Copyright 1995 Reed Business Information, Inc.
From Booklist
Ohmae, a former McKinsey & Company senior partner, has touted the global economy in The Borderless World (1990) and Beyond National Borders (1987). His new book spells out more specifically Ohmae's conviction that the nation state and the global economy cannot comfortably coexist. National boundaries are too porous, he argues, to control the flows of communication, corporations, customers, capital, and currencies, and most national governments are too focused on distributing wealth to be effective in creating it. Ohmae sees "region states" --natural economic zones of 5 to 20 million affluent residents, such as Hong Kong and contiguous areas of China, San Diego, and Tijuana or Silicon Valley--stepping into this vacuum, building links with the global economy independent of the nations that theoretically control them.

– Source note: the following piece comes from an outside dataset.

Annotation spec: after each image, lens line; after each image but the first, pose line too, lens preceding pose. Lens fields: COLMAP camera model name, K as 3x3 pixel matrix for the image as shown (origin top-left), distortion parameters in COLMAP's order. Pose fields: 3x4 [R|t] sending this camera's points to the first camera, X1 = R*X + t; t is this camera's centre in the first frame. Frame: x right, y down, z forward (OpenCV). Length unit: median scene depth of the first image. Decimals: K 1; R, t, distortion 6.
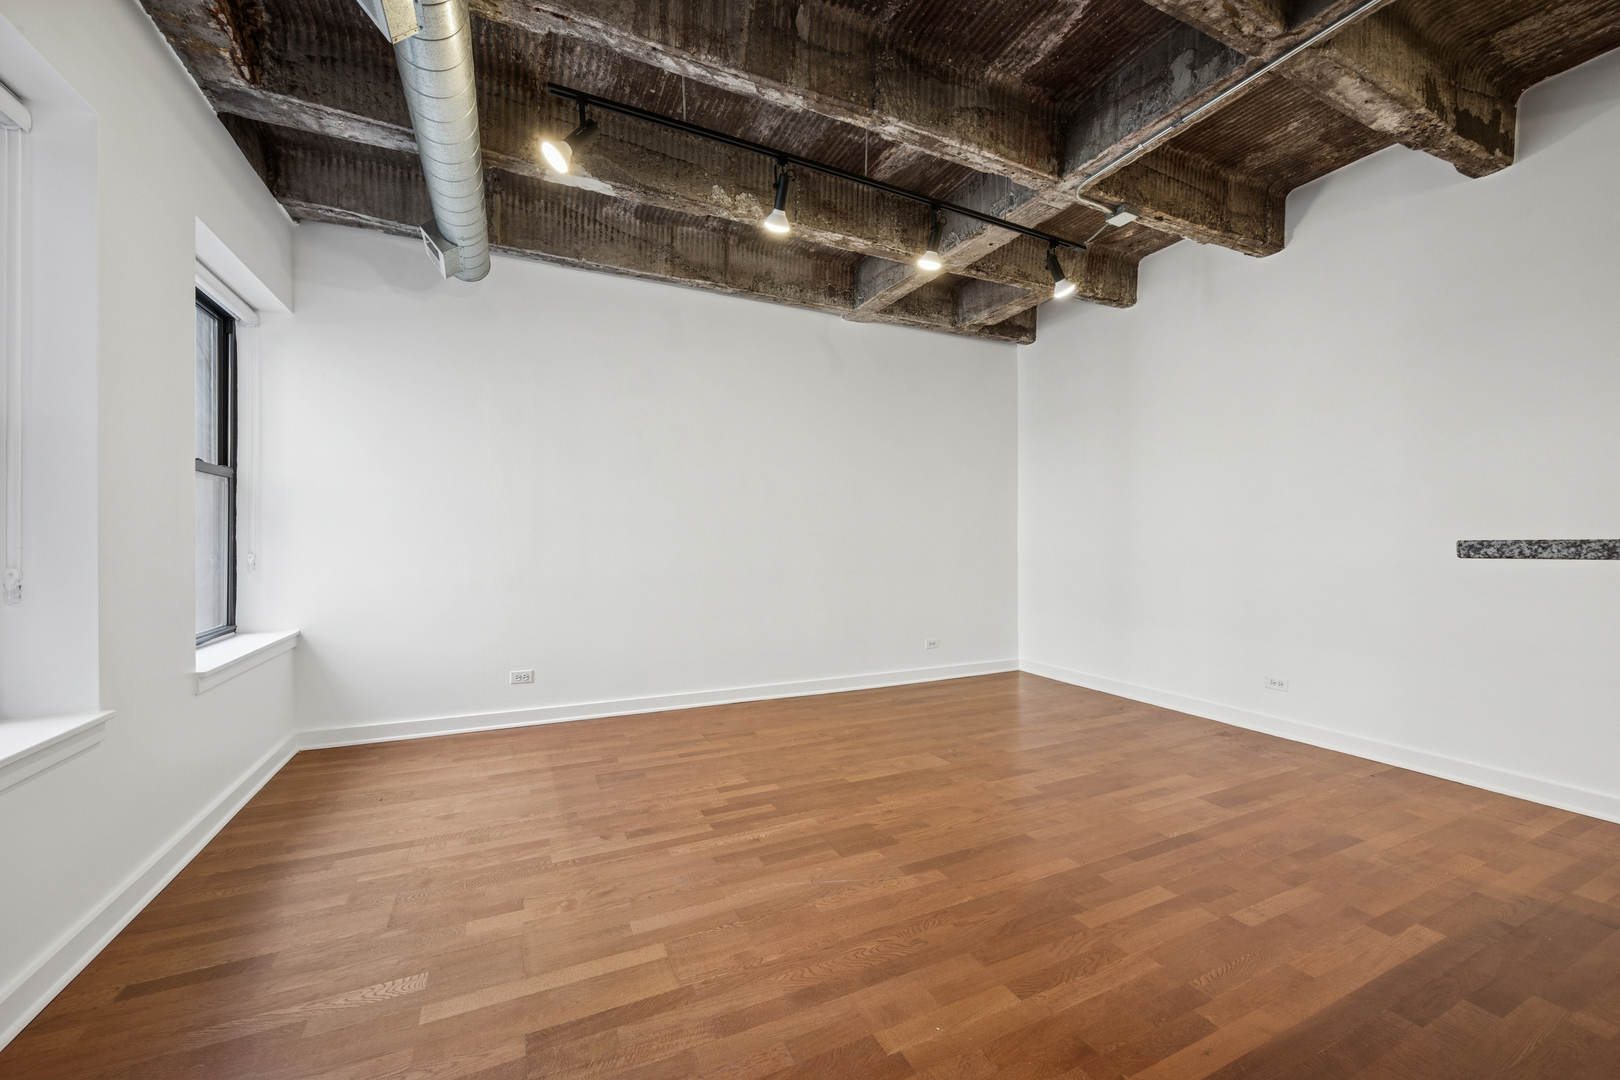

For Ohmae, these changes raise practical, not ideological, issues: nation states should decentralize power and seek to serve as catalysts for the growth of region states, because this is the only sort of growth the global economy is likely to support. The usual free-market leap of faith lies at the heart of Ohmae's argument, but his ideas are provocative enough to appeal to readers struggling to understand the consequences of globalization. Mary Carroll
Review
Walter Kiechel III A visionary should be able to do at least two things: see the future and explain it in a new way. With The End of the Nation State: The Rise of Regional Economies, Ken Ohmae demonstrates once again that he is an authentic visionary.
Robert L. Bartley Editor, The Wall Street Journal Ken Ohmae has stamped his brand on the idea that the information age will have a big impact not only on business but on the shape of international politics. If the cold war is over and money flows around the globe beyond the reach of governments, who, indeed, needs the nation-state? A bold statement of a provocative thesis.